最近学习了scikit-learn,scikit-learn是一个基于NumPy,SciPy,Matplotlib的开源学习工具包。
scikit-learn主要解决步骤:
- 数据准备与预处理
- 模型选择与训练
- 模型验证与参数调优
逻辑回归模型实例
scikit-learn支持多种格式的数据,包括经典的iris数据,LibSVM格式数据等等。
from sklearn.datasets import load_svmlight_file #用来加载libsvm型数据
X,y = load_svmlight_file('filename')
机器学习模型的模块
from sklearn.datasets import load_svmlight_file #用来加载libsvm型数据
X,y = load_svmlight_file('filename')
from sklearn.linear_model import LogisticRegression
reg = LogisticRegression(penalty='l2',tol=1e-4,c=1.0)
reg.fit(X,y) #训练
test_x = X[:10]
test_y = y[:10]
test_score = reg.score(test_x,test_y) #评分
为了更好的训练模型可以进行交叉验证,或者使用贪心算法进行参数调优
from sklearn.model_selection import cross_val_score
clf = svm.SVC(kernel='linear', C=1)
scores = cross_val_score(clf, iris.data, iris.target, cv=5)
预处理加载数据
import numpy as np
import urllib.request
# url with dataset
url='http://archive.ics.uci.edu/ml/machine-learning-databases/pima-indians-diabetes/pima-indians-diabetes.data'
# download the file
raw_data = urllib.request.urlopen(url)
# load the CSV file as a numpy matrix
datset = np.loadtxt(raw_data,delimiter=',')
# separate the data from the target attributes
X = dataset[:,0:8]
y = dataset[:8]
数据归一化(Data Normalization)
绝大多数机器学习算法中的梯度方法对于数据的缩放和尺度都是敏感的,在开始跑算法前,我们应该进行归一化或者标准化的处理,把数据缩放到0-1的范围中
from sklearn import prepeocessing
# normalize the data attributes
normalized_X = preprocessing.normalize(X)
# standardize the data attributes
standardized_X = preprocessing.scale(X)
特征选择(Feature Selection)
在解决一个实际问题的过程中,选择合适的特征或者构建特征的能力特别重要。这成为特征选择或者特征工程。特征选择是一个很需要创造力的过程,更多的依赖于直觉的专业知识,并且有很多现成的算法来进行特征的选择。下面的树算法(Tree algorithms)计算特征的信息量:
from sklearn.ensemble import ExtraTreesClassifier
model = ExtraTreesClassifier()
model.fit(X,y)
# display the relative importance of each attribute
print(model.feature_importances_)
scikit-learn算法的使用
逻辑回归
大多数问题都可以归结为二分类问题。
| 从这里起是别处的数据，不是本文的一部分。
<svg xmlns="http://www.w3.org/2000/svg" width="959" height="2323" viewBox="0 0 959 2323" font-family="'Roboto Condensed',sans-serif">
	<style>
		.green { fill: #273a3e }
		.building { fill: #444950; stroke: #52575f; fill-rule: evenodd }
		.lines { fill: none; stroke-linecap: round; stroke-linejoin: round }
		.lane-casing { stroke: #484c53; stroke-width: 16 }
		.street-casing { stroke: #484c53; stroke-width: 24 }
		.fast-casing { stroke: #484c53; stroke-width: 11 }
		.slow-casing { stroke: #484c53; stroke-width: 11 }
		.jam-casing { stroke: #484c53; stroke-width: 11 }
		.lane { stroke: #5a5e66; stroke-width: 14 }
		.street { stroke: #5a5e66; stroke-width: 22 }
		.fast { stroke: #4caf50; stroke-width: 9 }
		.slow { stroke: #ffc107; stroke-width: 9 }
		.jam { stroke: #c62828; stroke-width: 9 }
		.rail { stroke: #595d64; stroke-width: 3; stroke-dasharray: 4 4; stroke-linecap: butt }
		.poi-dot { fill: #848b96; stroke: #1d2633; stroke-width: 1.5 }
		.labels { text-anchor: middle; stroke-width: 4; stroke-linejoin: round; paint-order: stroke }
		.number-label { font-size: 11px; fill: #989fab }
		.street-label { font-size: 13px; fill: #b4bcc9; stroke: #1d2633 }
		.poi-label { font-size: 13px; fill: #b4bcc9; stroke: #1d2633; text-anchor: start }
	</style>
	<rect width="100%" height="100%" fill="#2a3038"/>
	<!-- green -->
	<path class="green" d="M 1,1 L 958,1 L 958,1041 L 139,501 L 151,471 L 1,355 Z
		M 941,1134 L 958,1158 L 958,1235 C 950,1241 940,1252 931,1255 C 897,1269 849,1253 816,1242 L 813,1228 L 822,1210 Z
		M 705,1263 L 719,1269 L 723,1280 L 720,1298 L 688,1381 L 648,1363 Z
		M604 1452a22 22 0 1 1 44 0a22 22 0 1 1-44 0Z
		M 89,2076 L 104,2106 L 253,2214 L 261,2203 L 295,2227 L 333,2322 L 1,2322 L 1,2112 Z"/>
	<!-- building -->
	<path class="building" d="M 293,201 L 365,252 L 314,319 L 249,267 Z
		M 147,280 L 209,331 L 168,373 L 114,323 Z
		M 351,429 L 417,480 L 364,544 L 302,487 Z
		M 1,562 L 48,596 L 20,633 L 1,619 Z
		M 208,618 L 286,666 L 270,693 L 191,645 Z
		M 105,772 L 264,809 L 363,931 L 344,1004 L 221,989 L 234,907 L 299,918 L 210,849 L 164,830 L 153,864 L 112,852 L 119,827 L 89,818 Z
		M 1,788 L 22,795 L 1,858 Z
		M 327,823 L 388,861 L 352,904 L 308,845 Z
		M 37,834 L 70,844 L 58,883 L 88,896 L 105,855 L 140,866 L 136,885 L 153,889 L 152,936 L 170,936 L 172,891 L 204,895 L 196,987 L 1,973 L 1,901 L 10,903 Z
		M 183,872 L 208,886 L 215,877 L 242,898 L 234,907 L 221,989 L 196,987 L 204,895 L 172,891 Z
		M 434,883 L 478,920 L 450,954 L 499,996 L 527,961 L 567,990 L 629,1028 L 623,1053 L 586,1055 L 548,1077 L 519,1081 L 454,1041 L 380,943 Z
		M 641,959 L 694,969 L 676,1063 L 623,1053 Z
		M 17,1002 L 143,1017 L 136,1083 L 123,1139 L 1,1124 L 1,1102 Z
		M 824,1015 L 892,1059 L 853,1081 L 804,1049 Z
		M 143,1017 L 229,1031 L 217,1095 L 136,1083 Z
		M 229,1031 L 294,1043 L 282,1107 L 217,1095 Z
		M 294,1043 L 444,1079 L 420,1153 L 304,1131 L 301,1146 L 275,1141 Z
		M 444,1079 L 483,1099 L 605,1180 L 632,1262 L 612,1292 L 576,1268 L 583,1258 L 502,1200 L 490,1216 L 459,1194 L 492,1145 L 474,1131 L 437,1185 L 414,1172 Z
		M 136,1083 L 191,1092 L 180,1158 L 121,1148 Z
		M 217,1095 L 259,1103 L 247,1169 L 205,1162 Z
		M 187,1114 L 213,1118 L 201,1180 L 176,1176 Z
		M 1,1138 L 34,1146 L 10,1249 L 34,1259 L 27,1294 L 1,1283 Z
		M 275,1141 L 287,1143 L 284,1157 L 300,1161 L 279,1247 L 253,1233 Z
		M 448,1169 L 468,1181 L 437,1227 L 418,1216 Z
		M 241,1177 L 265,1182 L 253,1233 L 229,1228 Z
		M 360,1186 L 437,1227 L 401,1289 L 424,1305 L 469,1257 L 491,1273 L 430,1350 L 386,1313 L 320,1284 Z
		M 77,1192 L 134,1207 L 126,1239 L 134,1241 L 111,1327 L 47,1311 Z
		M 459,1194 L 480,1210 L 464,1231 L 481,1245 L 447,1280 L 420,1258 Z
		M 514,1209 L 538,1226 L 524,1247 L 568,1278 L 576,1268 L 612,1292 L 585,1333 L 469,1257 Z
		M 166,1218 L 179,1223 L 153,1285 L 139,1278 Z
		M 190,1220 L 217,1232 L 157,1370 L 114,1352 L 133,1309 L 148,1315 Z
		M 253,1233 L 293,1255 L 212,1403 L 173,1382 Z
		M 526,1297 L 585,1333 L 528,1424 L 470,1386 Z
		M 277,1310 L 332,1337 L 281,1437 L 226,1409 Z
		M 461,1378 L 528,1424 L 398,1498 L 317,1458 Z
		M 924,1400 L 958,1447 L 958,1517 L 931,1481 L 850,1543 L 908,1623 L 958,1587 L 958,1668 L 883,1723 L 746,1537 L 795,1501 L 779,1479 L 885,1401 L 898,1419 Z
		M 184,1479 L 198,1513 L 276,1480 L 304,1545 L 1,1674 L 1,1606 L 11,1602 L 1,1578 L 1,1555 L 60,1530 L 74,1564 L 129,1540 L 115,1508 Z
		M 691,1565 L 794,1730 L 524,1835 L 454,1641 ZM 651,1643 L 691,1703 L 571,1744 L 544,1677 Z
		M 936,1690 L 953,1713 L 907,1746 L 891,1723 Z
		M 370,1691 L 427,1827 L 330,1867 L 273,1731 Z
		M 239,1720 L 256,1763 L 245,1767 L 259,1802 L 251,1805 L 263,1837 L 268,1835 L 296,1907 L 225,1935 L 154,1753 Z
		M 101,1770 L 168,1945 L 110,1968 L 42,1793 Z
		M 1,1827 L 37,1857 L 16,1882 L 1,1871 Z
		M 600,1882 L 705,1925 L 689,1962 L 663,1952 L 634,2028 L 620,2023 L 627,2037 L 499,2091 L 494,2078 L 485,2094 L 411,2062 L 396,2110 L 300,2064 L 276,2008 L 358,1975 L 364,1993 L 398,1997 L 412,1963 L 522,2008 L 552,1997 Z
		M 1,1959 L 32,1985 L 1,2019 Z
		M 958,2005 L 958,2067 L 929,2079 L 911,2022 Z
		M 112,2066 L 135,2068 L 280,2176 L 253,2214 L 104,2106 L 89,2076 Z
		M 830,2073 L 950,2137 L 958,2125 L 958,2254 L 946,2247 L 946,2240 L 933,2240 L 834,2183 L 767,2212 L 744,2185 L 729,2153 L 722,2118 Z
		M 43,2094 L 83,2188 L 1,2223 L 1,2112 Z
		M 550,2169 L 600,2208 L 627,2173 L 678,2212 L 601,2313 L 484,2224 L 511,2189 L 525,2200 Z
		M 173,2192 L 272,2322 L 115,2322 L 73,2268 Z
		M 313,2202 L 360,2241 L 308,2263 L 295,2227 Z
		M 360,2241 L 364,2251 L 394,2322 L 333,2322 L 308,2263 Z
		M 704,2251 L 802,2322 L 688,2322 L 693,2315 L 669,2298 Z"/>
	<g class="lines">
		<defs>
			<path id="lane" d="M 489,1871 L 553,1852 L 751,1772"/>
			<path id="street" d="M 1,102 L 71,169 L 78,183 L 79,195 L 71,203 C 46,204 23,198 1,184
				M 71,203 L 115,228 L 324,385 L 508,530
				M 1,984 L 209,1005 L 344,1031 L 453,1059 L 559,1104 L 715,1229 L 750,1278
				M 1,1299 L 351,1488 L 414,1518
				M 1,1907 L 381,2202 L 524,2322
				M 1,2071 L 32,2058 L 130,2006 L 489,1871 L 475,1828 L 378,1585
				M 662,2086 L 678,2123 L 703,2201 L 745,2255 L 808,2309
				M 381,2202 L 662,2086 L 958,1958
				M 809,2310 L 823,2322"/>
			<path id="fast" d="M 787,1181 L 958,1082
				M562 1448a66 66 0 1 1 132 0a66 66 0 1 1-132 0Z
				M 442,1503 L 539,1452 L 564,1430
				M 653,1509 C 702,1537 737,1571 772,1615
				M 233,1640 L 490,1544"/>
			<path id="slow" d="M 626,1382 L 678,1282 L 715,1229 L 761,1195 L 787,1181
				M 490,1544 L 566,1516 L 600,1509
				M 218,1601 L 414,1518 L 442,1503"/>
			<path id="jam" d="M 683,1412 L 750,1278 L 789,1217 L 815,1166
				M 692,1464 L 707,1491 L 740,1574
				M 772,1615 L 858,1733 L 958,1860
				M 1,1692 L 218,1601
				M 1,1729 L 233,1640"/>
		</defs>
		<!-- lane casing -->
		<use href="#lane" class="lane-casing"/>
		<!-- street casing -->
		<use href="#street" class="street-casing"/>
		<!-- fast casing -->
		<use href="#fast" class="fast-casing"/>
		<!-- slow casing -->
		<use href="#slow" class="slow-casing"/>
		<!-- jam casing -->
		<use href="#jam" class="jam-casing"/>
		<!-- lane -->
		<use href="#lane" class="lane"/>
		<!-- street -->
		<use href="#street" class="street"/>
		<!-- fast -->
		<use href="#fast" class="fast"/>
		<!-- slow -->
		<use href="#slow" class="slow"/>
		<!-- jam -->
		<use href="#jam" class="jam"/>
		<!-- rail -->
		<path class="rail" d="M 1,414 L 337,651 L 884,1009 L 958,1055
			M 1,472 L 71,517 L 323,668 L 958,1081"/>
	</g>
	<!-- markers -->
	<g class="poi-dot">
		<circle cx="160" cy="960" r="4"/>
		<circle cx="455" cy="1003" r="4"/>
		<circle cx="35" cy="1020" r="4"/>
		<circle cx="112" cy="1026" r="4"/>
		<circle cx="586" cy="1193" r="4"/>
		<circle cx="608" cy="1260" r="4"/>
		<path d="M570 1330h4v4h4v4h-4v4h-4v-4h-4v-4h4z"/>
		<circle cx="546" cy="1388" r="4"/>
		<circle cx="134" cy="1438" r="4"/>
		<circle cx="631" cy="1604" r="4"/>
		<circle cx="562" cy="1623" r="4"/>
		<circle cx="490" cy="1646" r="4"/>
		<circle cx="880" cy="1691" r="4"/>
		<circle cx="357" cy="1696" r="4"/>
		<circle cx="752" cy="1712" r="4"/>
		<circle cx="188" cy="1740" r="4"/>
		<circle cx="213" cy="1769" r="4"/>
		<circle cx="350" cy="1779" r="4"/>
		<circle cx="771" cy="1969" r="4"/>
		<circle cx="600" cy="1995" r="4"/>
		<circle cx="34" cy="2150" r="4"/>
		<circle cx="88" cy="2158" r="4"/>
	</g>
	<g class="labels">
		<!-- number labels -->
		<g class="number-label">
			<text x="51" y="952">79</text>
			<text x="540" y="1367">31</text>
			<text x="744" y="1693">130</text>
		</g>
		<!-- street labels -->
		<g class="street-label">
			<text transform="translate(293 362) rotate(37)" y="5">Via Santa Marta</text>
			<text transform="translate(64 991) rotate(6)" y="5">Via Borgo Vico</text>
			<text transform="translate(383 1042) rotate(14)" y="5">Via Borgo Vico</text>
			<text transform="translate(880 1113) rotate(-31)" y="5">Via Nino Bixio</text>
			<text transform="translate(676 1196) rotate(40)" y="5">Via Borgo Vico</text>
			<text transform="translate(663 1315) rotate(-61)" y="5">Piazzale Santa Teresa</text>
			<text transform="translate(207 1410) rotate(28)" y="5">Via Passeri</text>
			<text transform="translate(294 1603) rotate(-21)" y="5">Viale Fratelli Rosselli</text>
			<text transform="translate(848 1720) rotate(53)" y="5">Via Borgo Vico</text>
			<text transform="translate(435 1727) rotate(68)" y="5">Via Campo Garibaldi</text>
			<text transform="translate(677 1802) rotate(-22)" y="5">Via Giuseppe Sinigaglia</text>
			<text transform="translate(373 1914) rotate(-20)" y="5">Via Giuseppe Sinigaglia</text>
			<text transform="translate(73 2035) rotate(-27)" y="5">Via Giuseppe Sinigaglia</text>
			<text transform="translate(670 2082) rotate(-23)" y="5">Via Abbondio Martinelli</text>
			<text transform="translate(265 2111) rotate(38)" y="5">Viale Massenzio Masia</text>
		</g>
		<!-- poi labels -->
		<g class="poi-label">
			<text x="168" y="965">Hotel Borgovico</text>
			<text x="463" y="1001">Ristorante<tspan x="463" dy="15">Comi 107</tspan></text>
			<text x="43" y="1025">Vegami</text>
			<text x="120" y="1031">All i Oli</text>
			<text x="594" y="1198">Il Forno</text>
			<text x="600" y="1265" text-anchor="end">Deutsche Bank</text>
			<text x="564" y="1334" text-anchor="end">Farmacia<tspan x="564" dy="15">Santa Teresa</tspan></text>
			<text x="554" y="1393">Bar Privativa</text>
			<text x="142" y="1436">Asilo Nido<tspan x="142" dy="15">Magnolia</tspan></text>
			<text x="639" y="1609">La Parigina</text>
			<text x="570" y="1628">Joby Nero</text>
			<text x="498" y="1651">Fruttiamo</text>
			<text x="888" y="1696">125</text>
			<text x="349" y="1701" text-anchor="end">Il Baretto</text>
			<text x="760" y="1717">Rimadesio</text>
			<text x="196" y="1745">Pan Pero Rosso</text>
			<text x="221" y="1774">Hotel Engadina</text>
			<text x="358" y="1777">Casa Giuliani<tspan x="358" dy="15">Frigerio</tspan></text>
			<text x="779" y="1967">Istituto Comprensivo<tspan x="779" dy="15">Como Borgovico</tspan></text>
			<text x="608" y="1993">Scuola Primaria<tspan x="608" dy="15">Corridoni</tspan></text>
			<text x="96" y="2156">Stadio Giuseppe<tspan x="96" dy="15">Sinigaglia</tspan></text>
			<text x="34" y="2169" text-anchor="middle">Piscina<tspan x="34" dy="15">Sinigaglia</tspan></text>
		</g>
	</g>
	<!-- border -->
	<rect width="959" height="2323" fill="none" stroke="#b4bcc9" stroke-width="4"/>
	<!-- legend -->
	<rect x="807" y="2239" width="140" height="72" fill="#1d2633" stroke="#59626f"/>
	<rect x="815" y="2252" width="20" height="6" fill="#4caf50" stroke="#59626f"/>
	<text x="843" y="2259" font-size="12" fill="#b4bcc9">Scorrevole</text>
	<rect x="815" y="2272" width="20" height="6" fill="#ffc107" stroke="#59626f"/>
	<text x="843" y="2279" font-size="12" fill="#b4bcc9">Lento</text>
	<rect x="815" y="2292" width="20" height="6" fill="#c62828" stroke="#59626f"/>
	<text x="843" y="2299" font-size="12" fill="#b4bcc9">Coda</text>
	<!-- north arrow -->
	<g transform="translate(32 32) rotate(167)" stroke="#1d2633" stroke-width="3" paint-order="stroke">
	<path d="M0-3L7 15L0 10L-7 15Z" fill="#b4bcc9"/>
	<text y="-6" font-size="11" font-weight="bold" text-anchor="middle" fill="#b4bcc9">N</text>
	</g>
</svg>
这个算法的优点是可以给出数据所在类别的概率。
我们使用Pima Indians Diabetes dataset,其中包含健康数据和糖尿病状态数据,一共有768个病人的数据
import pandas as pd
url = 'https://archive.ics.uci.edu/ml/machine-learning-databases/pima-indians-diabetes/pima-indians-diabetes.data'
col_names = ['pregnant','glucose','bp','skin','insulin','bmi','pedigree','age','label']
pima = pd.read_csv(url,header=None,names=col_names)
print(pima.head())#显示前五条
结果(1代表有糖尿病,0代表没有)
|
pregnant
|
glucose
|
bp
|
skin
|
insulin
|
bmi
|
age
|
label |
0
|
6
|
148
|
72
|
35
|
0
|
33.6
|
50
|
1 |
1
|
1
|
85
|
66
|
29
|
0
|
26.6
|
31
|
0 |
2
|
8
|
183
|
64
|
0
|
0
|
23.3
|
32
|
1 |
3
|
1
|
89
|
66
|
23
|
94
|
28.1
|
21
|
0 |
4
|
0
|
137
|
40
|
35
|
168
|
43.1
|
33
|
1 |
feature_cols = ['pregant','insulin','bmi','age']
X = pima[feature_cols]
y=pima.label
# split X and y into training and testing sets
from sklearn.cross_validation import train_test_split
X_train, X_test, y_train, y_test = train_test_split(X,y,random_state=0,test_size=0.33) #默认是0.25
from sklearn.linear_model import LogisticRegression
clf = LogisticRegression()
clf.fit(X_train, y_train)
# make class predictions for the testing set
y_pred_class = clf.predict(X_test)
metrics
from sklearn import metrics
from sklearn.linear_model import LogisticRegression
model = LogisticRegression()
model.fit(X,y)
print(model)
# make predictions
expected = y
predicted = model.predict(X)
# summarize the fit of the model
print(metrics.classification_report(expected,predicted))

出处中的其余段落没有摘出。